A new law on ethnic unity took effect in China on Wednesday, despite warnings from Taiwan, the United Nations and rights groups that it could threaten freedoms, especially for minorities.

The Law on the Promotion of Ethnic Unity and Progress aims to create a “shared” national identity among ethnic groups, for example by strengthening the status of Mandarin as an official language.
But overseas activists have argued that it will further degrade the rights of ethnic minorities, such as Uyghurs and Tibetans, that Beijing is accused of persecuting.
They also point to a clause that says people can be held accountable for breaking the law even when outside China, saying it gives the Chinese government more justification to target its opponents abroad.
The law will require “political and ideological alignment with the Chinese Communist Party” and “further institutionalization of … forced assimilation policies,” Amnesty International’s deputy regional director, Sarah Brooks, said on Tuesday.
“Chinese authorities have human rights obligations that require them to protect minority communities and their cultures, but this law does the opposite,” Brooks said.
Amnesty has warned that the legislation is pushing ethnic groups to “adopt a single, state-defined national identity dominated by Han Chinese culture”, referring to the country’s ethnic majority.
Beijing consistently denies that it engages in rights abuses against any ethnic group and maintains that they all benefit from its domestic security and economic development policies.

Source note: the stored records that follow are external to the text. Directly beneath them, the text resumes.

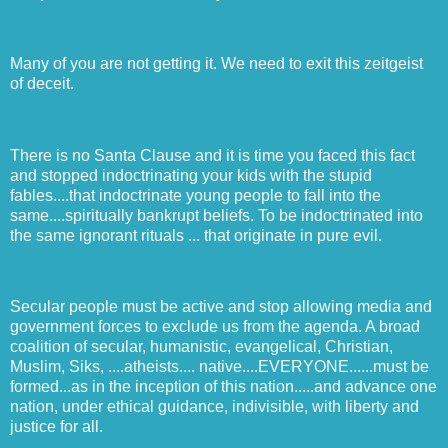
Many of you are not getting it. We need to exit this zeitgeist
of deceit.
There is no Santa Clause and it is time you faced this fact
and stopped indoctrinating your kids with the stupid
fables....that indoctrinate young people to fall into the
same....spiritually bankrupt beliefs. To be indoctrinated into
the same ignorant rituals ... that originate in pure evil.
Secular people must be active and stop allowing media and
government forces to exclude us from the agenda. A broad
coalition of secular, humanistic, evangelical, Christian,
Muslim, Siks, ....atheists.... native....EVERYONE......must be
formed...as in the inception of this nation.....and advance one
nation, under ethical guidance, indivisible, with liberty and
justice for all.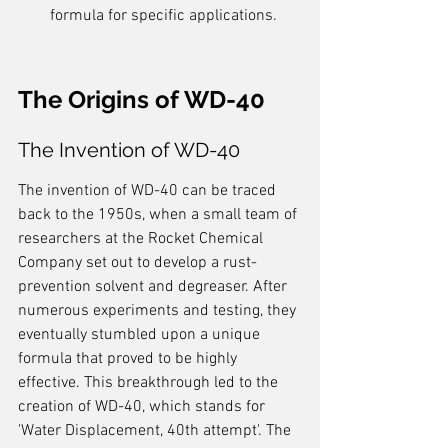
formula for specific applications.
The Origins of WD-40
The Invention of WD-40
The invention of WD-40 can be traced 
back to the 1950s, when a small team of 
researchers at the Rocket Chemical 
Company set out to develop a rust-
prevention solvent and degreaser. After 
numerous experiments and testing, they 
eventually stumbled upon a unique 
formula that proved to be highly 
effective. This breakthrough led to the 
creation of WD-40, which stands for 
'Water Displacement, 40th attempt'. The 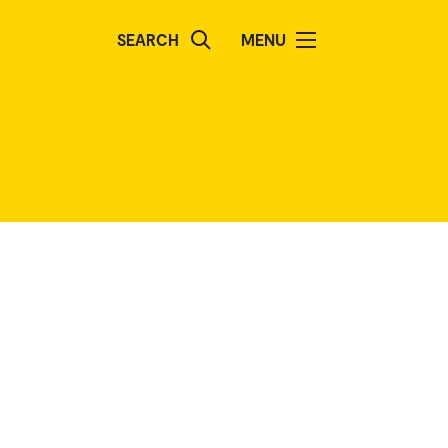
SEARCH
MENU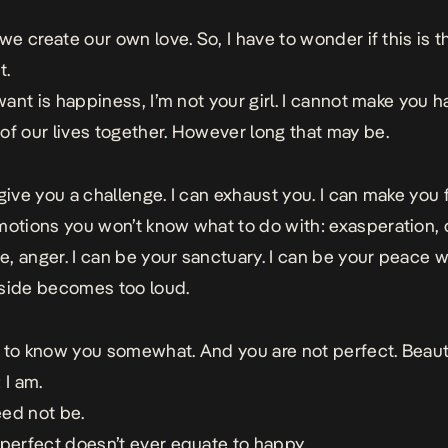
 we create our own love. So, I have to wonder if this is t
t.
 want is happiness, I’m not your girl.
I cannot make you 
of our lives together. However long that may be.
 give you a challenge. I can exhaust you. I can make you 
motions you won’t know what to do with: exasperation, 
, anger.
I can be your sanctuary. I can be your peace 
side becomes too loud.
 to know you somewhat. And you are not perfect. Beauti
 I am.
ed not be.
 perfect doesn’t ever equate to happy.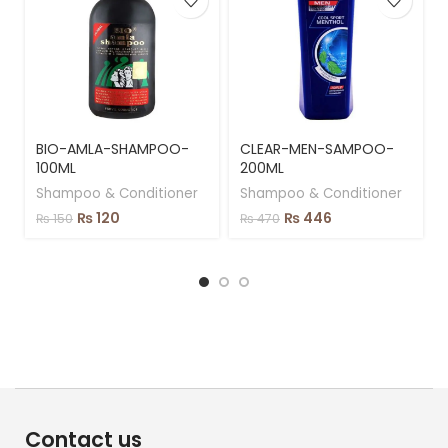
BIO-AMLA-SHAMPOO-
CLEAR-MEN-SAMPOO-
100ML
200ML
Shampoo & Conditioner
Shampoo & Conditioner
₨
120
₨
446
₨
150
₨
470
Contact us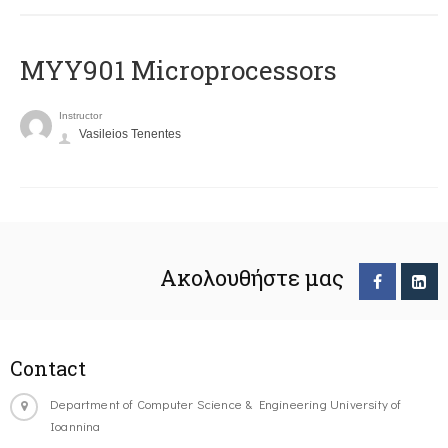
MYY901 Microprocessors
Instructor
Vasileios Tenentes
Ακολουθήστε μας
Contact
Department of Computer Science & Engineering University of
Ioannina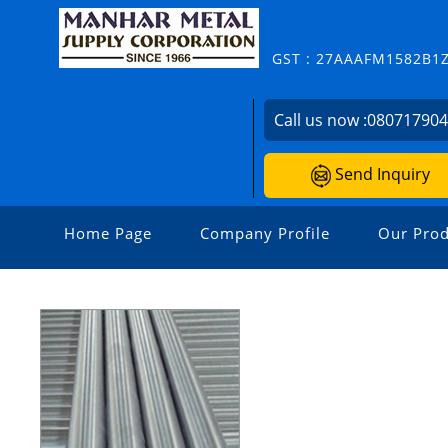
GST : 27AAAFM1582B1
Call us now :
08071790
Send Inquiry
Home Page
Company Profile
Our Prod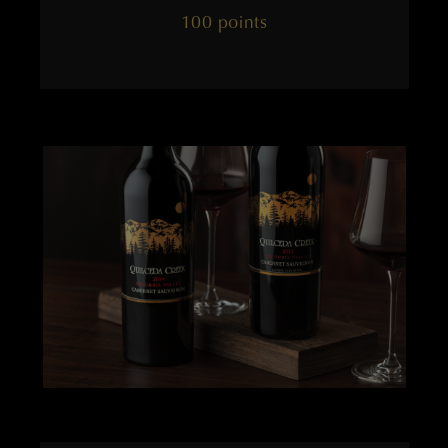
100 points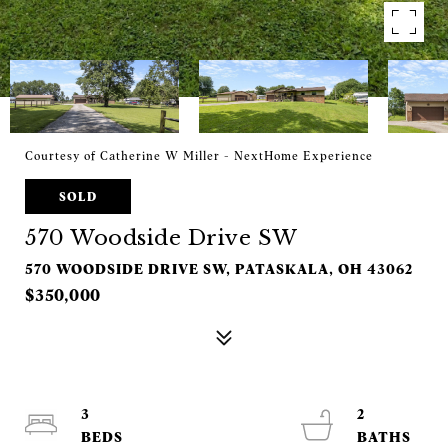
Courtesy of Catherine W Miller - NextHome Experience
SOLD
570 Woodside Drive SW
570 WOODSIDE DRIVE SW, PATASKALA, OH 43062
$350,000
3
2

Taiwan expressed “strong condemnation” of the law on Wednesday, saying it expanded “threats and intimidation against the people of our country and other nations”.
“In the future, individuals from any country whose words or actions are unacceptable to China may become targets of the law or be prosecuted under it,” its foreign ministry said.
China claims Taiwan as part of its territory and has threatened to use force to annex the self-governing, democratic island.
In Washington, nine US lawmakers, including top Republicans and Democrats on the Senate Foreign Relations Committee, voiced strong opposition to the law and vowed in a statement to continue speaking out against Beijing’s attempt to “legitimize its international repression”.
In particular, the senators said, “we are deeply troubled by language in the law that requires ideological compliance with the CCP, mandating that even people outside of China who are deemed to be undermining ‘ethnic unity and progress’ by the Chinese government can be held legally accountable in China.”
Call for repeal
The law formalizes longstanding policies to promote Mandarin as the language of education, official business and public spaces, and also contains provisions for social cohesion and the prevention of terrorism and separatism.
Some ethnic groups in China, especially in its border regions, have their own languages and have historically been allowed to use them alongside Mandarin in schools.
Beijing has also justified sweeping campaigns in areas with large minority populations as legitimate efforts to prevent the spread of terrorism and extremism.

A senior Chinese judicial official defended the law last week, saying it would target “illegal acts” that “undermine ethnic unity and progress or promote ethnic separatism.”
Hu Weilie said the clause allowing overseas enforcement was “legitimate, legal (and) necessary”.
But UN rights chief Volker Turk has called for the law to be repealed, saying it risks “deepening restrictions on the freedoms of language, education, practice of religion, culture, expression and assembly”.
Uyghur and Tibetan advocates have urged countries to push China to crack down on it, saying it aims to wipe out minority communities.
Taiwan’s Mainland Affairs Council (MAC) said Taiwanese people already faced high risks traveling to China and warned Beijing now had “another law to fabricate charges”.
Beijing will use the law “as a legal basis to further suppress and persecute human rights in Xinjiang and Tibet, or expand its threats against voices internationally that support or are friendly to Taiwan,” the MAC said in a statement, attributing the remarks to Vice Minister Liang Wen-chieh.